The 1972 “Fair Rent Act” destroyed the financial basis of the low cost rented sector by removing the right of Local Authorities to set cost-balanced rents. It transformed the investment based rented system in to a consumer service in a bid to merge rents with the private market and to revive the declining private rented system. The Act was not 'fair' but it exploited the myth that council house scroungers should pay "economic" rents.
The 1982 “Right to Buy Act" began to dismantle the resource that had allowed low cost-balanced rents by selling them at 30% of their market value. It was a very clever political slogan. It suggested freedom and more importantly, it raised a rallying call within the walls of the opposition's heartland. Cost balanced rents allowed no justification for giving away huge discounts to council house buyers, but neither was it forbidden to the powers of parliamentary government.
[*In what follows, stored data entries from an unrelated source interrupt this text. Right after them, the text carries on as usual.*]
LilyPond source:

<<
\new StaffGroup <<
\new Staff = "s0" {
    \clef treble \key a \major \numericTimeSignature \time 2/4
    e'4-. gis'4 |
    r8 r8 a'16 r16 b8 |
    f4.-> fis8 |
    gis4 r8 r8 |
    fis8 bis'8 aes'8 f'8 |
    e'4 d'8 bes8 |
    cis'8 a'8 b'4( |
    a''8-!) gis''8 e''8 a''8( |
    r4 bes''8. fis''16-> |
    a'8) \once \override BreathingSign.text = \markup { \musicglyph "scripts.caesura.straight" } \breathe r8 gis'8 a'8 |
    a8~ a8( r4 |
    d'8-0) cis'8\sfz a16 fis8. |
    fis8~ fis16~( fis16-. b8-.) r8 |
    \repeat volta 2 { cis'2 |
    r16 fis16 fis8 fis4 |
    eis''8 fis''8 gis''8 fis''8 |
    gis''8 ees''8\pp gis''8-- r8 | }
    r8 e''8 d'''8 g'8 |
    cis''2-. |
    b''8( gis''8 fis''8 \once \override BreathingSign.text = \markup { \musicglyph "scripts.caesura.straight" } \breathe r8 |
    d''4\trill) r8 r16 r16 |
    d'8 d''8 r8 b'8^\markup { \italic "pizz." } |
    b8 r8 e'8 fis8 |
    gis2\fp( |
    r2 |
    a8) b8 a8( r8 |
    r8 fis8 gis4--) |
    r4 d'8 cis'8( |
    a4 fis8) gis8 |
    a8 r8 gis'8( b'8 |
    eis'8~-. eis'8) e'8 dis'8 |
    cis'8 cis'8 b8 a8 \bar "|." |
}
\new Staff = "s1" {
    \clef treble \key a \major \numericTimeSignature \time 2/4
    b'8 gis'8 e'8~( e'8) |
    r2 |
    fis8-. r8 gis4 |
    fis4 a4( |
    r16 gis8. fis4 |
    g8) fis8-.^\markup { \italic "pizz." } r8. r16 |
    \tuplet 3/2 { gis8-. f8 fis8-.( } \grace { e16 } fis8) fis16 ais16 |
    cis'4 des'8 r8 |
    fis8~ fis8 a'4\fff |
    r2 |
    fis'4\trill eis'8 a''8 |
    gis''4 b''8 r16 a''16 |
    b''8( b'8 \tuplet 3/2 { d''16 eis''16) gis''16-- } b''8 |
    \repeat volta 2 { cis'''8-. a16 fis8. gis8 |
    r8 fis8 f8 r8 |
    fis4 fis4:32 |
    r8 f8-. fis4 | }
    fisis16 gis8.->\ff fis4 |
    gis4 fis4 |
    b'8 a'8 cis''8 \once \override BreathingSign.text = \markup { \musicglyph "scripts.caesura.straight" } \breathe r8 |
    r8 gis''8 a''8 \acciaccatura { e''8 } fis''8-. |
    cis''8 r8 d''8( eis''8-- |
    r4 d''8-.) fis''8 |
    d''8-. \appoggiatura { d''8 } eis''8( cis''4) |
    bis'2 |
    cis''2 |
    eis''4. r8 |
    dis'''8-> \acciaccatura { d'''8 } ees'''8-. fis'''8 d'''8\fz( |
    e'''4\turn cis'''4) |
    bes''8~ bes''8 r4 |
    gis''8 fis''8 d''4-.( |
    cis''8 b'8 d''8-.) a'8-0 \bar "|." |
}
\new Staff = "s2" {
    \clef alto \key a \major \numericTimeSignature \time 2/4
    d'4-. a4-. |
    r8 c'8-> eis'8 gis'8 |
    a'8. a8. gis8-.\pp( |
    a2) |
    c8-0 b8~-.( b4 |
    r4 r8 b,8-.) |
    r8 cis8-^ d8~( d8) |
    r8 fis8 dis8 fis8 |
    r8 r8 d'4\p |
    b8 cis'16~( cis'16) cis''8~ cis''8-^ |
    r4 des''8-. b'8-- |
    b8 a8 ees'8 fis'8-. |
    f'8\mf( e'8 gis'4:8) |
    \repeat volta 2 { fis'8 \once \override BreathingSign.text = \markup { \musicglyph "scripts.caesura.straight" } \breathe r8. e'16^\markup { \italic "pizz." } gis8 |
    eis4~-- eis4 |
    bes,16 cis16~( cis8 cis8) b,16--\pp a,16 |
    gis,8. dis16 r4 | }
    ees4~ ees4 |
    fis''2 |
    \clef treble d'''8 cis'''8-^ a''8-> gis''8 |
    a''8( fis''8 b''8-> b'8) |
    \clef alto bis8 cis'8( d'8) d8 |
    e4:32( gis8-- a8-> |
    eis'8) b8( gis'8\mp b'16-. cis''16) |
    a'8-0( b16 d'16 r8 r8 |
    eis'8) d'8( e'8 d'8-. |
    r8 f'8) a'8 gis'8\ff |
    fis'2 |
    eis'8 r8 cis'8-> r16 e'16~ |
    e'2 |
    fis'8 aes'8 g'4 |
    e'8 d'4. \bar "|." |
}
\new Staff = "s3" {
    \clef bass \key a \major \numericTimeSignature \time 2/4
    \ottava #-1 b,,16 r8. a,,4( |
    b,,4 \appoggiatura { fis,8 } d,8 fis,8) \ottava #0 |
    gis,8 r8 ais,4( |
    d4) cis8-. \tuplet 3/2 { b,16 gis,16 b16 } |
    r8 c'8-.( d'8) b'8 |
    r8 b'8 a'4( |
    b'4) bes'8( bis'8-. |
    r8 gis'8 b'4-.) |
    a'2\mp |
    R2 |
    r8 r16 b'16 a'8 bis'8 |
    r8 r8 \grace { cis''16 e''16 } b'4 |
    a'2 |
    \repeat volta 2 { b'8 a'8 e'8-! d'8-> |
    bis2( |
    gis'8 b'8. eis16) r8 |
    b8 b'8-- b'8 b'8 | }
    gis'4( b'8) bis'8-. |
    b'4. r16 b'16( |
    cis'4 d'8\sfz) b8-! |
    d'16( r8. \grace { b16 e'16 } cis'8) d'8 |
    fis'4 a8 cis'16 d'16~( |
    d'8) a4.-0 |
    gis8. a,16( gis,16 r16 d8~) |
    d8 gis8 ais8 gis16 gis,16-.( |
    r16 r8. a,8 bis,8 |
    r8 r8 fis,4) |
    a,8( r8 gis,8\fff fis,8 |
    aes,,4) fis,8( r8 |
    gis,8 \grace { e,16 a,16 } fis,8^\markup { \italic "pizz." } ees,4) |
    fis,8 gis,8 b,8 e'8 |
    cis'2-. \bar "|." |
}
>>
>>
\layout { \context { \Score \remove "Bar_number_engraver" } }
Political campaigners would be prosecuted for buying a round of drinks in the pub, but it is an anachronism that parliament was allowed to distribute billions "to persuade thousands of people to vote Conservative for the first time". The public misconception of the right to buy, which escalates the public cost for housing benefit support of the private rented market, remains as a barrier to our solution of the housing crisis.
The financial structures of housing policy lie at the heart of our current problems. Historically, they are uniquely British structures, which we need to understand in order to replace them with effective and radical new policies. Several key principles have emerged:
The popular scepticism, which grew with the residualisation of council housing needs to be confronted, because it has already allowed us to lose a solution that was within our grasp in the 1960s. The evidence for radical reform is now irrefutable. Viable policy cannot escape the realities of the capital housing market, nor can it ignore the criteria of affordability. We need a Complementary Housing Strategy, a radical policy that is recognised to be essential to the stabilisation of the market and capable of providing a resource, which is needed by the majority of us at some time in our lives.
A significant stock of former council houses and Housing Association houses still exists. They are insufficient and their building programmes are minimal. The 1989 Housing Act remorselessly tweaked their subsidy to support the task of raising rents to the level of the private market. They need the support for much larger building programmes, while allowing them to reduce rent with longer term progression to cost-balanced levels. Their remit should be to build for the demands of open access and this policy should be made an issue in parliamentary elections.
The government should make the right to buy into an honest policy. The aspiration to buy the family home, while retaining the familiarity and connections of their existing community should not be denied. The financial circumstances of a family change and such aspirations are legitimate. Socially, it is only good for the variety of the local community. The damage of the current right to buy policy is the unjustified discount, which prevents the replacement of the rented stock. Keep a genuine right to buy policy but abolish the damaging discounts.
A real solution to the housing crisis is something that the public will recognise, after the widespread experience of instability and confusion for so many years. Policy makers should cease to cower from the wounds of past battles and have the faith to present those solutions to the electorate.
A Complemenary Housing Policy is a strategy to provide affordable housing in both the home ownership and rented housing sectors. It would reverse the growing need and dependence on housing benefit. It would encourage a more stable process in the growth of home ownership and for the first time would combine the inclusive interests of both tenants and homeowners.